When all is said and done, most Americans need room to do it. Today's favorites include wash-rooms (c. 1878), bath-rooms (c. 1850s), from a time when the necessary fixtures joined the bath, and powder-rooms. The little girl's room (c. 1940s) is still with us today, though its counterpart, the little boy's room, is seldom referred to. Dual-room names continue to dominate the landscape of restaurants nationwide: His 'n' Hers, Gents and Ladies, Gulls and Buoys, Lads and Lassies, and Braves and Squaws (Ugh!).

Down and Dirty

Many prefer the restroom. But if you asked for it in England, your hosts would likely point out the cloak-room or show you to the bedroom. Perhaps you thought yourself couth by not asking for the toilet (c. 1820s-30s), or one of its mutant off-spring the toidy or toy-toy (20thC), but the toilet still works fine there among the working-class.The toilet derives from the French toilette, the diminutive of toile, the cloth once covering the table on which sat one's preparations, making it all very acceptable.

Drop Everything

The British middle-class, however, prefers the loo (early 20thC), though its origins remain somewhat of a mystery.
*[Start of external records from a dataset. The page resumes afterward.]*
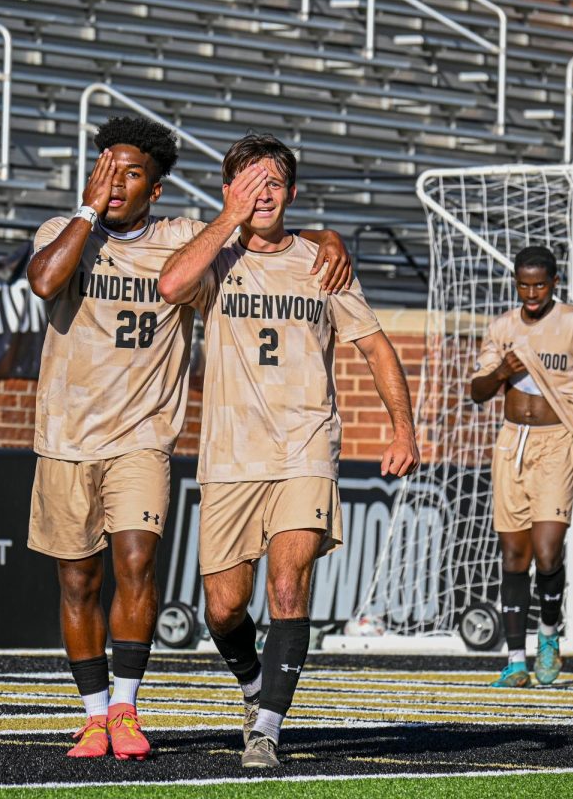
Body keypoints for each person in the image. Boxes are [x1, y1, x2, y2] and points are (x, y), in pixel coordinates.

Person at [26, 117, 353, 760]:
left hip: (145, 435)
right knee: (78, 583)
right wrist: (87, 211)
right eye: (106, 169)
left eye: (131, 174)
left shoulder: (182, 238)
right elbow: (43, 280)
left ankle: (124, 708)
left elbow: (258, 231)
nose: (114, 183)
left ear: (156, 188)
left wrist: (325, 236)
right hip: (64, 433)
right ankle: (93, 715)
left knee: (137, 563)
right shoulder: (62, 234)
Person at [158, 133, 420, 768]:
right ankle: (255, 687)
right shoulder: (214, 255)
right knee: (222, 608)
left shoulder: (323, 263)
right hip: (228, 456)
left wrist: (403, 428)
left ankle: (267, 730)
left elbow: (376, 347)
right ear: (227, 191)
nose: (262, 193)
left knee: (287, 583)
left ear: (293, 193)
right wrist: (230, 218)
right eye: (249, 182)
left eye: (273, 182)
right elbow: (169, 285)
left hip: (304, 448)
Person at [469, 246, 573, 688]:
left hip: (557, 441)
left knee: (547, 551)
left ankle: (550, 635)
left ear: (554, 282)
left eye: (540, 284)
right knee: (514, 555)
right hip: (510, 444)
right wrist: (502, 370)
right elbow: (478, 390)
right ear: (516, 283)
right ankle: (516, 660)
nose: (532, 292)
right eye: (524, 284)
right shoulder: (503, 327)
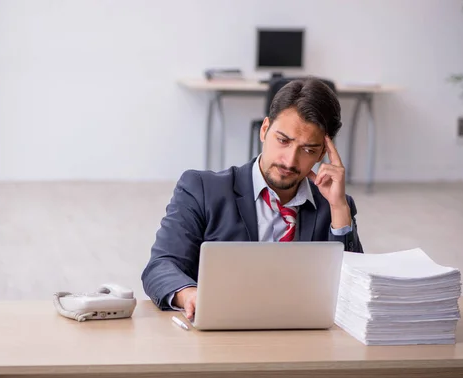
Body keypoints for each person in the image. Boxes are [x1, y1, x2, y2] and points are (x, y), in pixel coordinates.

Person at [141, 77, 364, 319]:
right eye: (283, 141)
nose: (290, 161)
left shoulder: (334, 207)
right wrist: (190, 295)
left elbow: (358, 291)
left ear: (323, 152)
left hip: (303, 335)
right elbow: (160, 267)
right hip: (223, 335)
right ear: (265, 129)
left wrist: (339, 207)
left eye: (308, 150)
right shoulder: (202, 189)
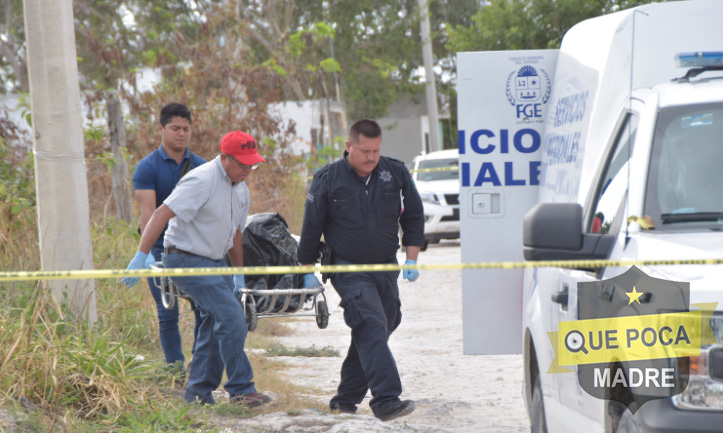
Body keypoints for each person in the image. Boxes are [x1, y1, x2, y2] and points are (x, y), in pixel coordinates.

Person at [122, 130, 272, 407]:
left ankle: (198, 394)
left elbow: (236, 234)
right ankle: (241, 388)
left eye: (253, 164)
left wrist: (237, 273)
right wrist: (141, 255)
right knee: (232, 317)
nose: (248, 169)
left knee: (214, 322)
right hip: (185, 259)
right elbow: (160, 213)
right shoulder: (201, 180)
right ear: (225, 158)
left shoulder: (240, 188)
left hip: (215, 263)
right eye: (243, 164)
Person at [297, 118, 425, 421]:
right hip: (347, 268)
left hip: (385, 267)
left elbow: (414, 215)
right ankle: (386, 400)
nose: (370, 157)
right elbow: (311, 227)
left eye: (376, 150)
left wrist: (411, 259)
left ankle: (345, 400)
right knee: (369, 321)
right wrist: (306, 271)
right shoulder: (327, 178)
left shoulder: (395, 172)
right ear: (349, 146)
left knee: (384, 322)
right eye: (364, 150)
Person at [133, 103, 206, 368]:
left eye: (186, 129)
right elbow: (149, 215)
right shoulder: (147, 167)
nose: (181, 134)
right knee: (167, 312)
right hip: (159, 250)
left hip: (195, 250)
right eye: (175, 128)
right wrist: (146, 255)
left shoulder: (202, 167)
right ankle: (174, 369)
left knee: (204, 309)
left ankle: (199, 366)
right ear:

Some think it derives from the cry "Gardez l'eau!" "Mind the water!" — a warning to look out below, supposedly from the days before modern plumbing when emptying chamber pots from upper-story buildings was a commonplace occurrence. Others suggest it is a misreading of room number 100, supposedly a common European toilet designation. Alas, the most popular designation there is "00" (zero, zero).

A more exotic theory traces it to Bourdaloue, a long-winded eighteenth-century Jesuit who ended up naming a china urine receptacle to be slipped between a woman's legs. So proper was the loue (the shortened version, popular during the 18th and 19thC) that it could even be used in public when the lady was wearing full skirts.

Have all these possible derivations only further muddied the waters? In lieu ("the place" and yet another possibility) of the loo, there's always the water-closet ( les water in France) dating from around 1755 when it first moved into the house from outside, most commonly referred to today as the WC (19thC).